The plaid shirt brigade were out in force for this one – there was a buzz about the band, following a packed out show at the Swn Festival – but if they were expecting to only have to nod heads knowingly, they were in for a surprise, as Girls far surpassed expectations.
Spectrals, from Leeds, first provided more than adequate support. Going for the twee/country Glaswegian sound, their singer sounded a little like Stephen Pastel. Support bands may either choose to try and blast the headliners off the stage, or be more sedate in reverence of the main band. Spectrals definitely chose the latter option, in quite endearing fashion. Stand-out song for me was “Peppermint” from their latest EP. They even had a tour manager who was the spit of Rob Gretton, or at least, the version of Joy Division’s infamous manager as portrayed in the film, Control.
Given that Girls revolve around just 2 main members, I wasn’t expecting to see a total of 7 mics being set up. The three on the right of the stage were for 3 backing singers, who helped create a much fuller sound than that of the slightly watered down recorded tracks I’d been listening to on youtube. Girls’ videos are all highly-lit, dream-like sequences featuring parties, girls and, in one, a bright red Ford Mustang. They look a bit showy-offy, and you wonder if they’re just another music-for-adverts type of band. But live, they seem more genuine, and in fact quite soulful. Singer Christopher Owens may have abandoned his Children of God cult past, but he appears to still have a spiritual side. The backing singers, taken perhaps from a Gospel choir, reinforced this.
Many of the songs are relatively simple, old-fashioned love songs, which in a way is quite refreshing. “Love Like A River” reminded me very much of “I Never” by Rilo Kiley, but is in much the same vein as any ballad. But Girls can really rock out too. The middle section of the set featuring “Alex”, the popular “Lust 4 Life”, “Magic” and “Honey Bunny” finally got people dancing rather than just shuffling their shoulders, and even clapping along in places.

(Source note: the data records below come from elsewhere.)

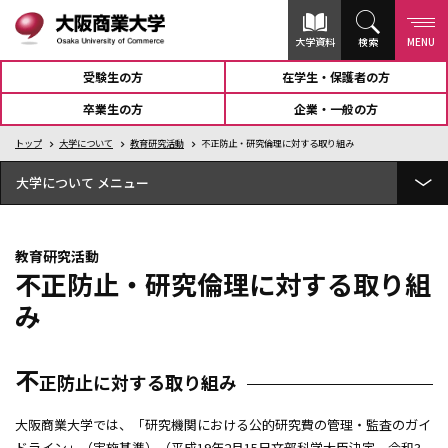
大学資料
検索
MENU
受験生の方
在学生・保護者の方
卒業生の方
企業・一般の方
トップ
大学について
教育研究活動
不正防止・研究倫理に対する取り組み
大学について
概要
教育研究活動
情報公表
不正防止・研究倫理に対する取り組
み
教育研究活動
教員紹介
不
商経学会
正防止に対する取り組み
不正防止・研究倫理に対する取り組み
大阪商業大学では、「研究機関における公的研究費の管理・監査のガイ
利益相反ポリシー・マネジメント
ドライン」（実施基準）（平成19年2月15日文部科学大臣決定 令和3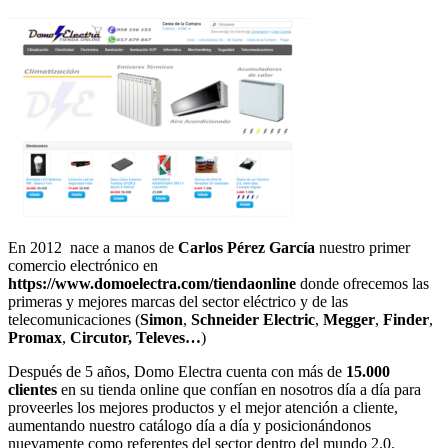
En 2012 nace a manos de
Carlos Pérez García
nuestro primer
comercio electrónico en
https://www.domoelectra.com/tiendaonline
donde ofrecemos las
primeras y mejores marcas del sector eléctrico y de las
telecomunicaciones (
Simon
,
Schneider Electric
,
Megger
,
Finder
,
Promax
,
Circutor, Televes…
)
Después de 5 años, Domo Electra cuenta con más de
15.000
clientes
en su tienda online que confían en nosotros día a día para
proveerles los mejores productos y el mejor atención a cliente,
aumentando nuestro catálogo día a día y posicionándonos
nuevamente como referentes del sector dentro del mundo 2.0.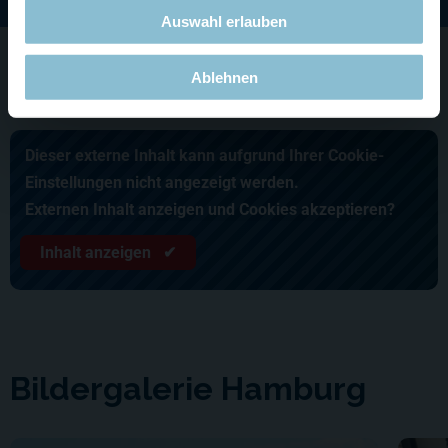
Auswahl erlauben
Ablehnen
Hamburg Impressionen
Dieser externe Inhalt kann aufgrund Ihrer Cookie-
Einstellungen nicht angezeigt werden.
Externen Inhalt anzeigen und Cookies akzeptieren?
Inhalt anzeigen ✔
Bildergalerie Hamburg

Without doubt the highlight for me was the 6 minute long “Vomit” two from the end, the ugly title belying the fact that it’s a beautiful song. It builds fantastically, and towards the end, one of the backing singers stepped forward to sing alongside Owens and absolutely nailed her vocal part. But saying that, by way of complete contrast, the band then straight away launched into the finale, “Die”. As if to say, ‘yeah, that was good, but look what we boys can do with our guitars’, it was a spectacularly raucous way to close, and in fact I think the song could do without the quiet bit tagged on at the end.
The encore featured first Owens just on guitar, before the rest of the main band joined in behind him. Without the backing singers, for a moment, they seemed almost ordinary, so it was with relief that the smiling faces of their female companions once again joined in for the closing song.
optional additional reading –
Supposedly Owens has been quite reliant on opiates in his time, and with the look also of Kurt Cobain, you just hope that this might not signal a short life expectancy. However, for me, it reinforces my view that, at least for the listener, bands that take lots of drugs are very much a good thing. Spacemen 3, Happy Mondays and many other bands of that era, are all shining examples.
Not 100% sure of the band name, another one that confuses Google, and will have people for some time inevitably asking – are there girls in the band? – when you mention them, but I’m starting to think that perhaps band names are a secondary consideration these days. If the name is about Owens’ intention to get girls though, with this sound and set-up, he shouldn’t have a problem there. Perhaps he’s a fan of the old Denim lyric (whose singer, Lawrence, is the subject of a limited edition Girls single due for release soon), “And you can send all my letters, care of my lawyer in New York/ And you can keep all my letters, except the ones that are sent to me by girls.”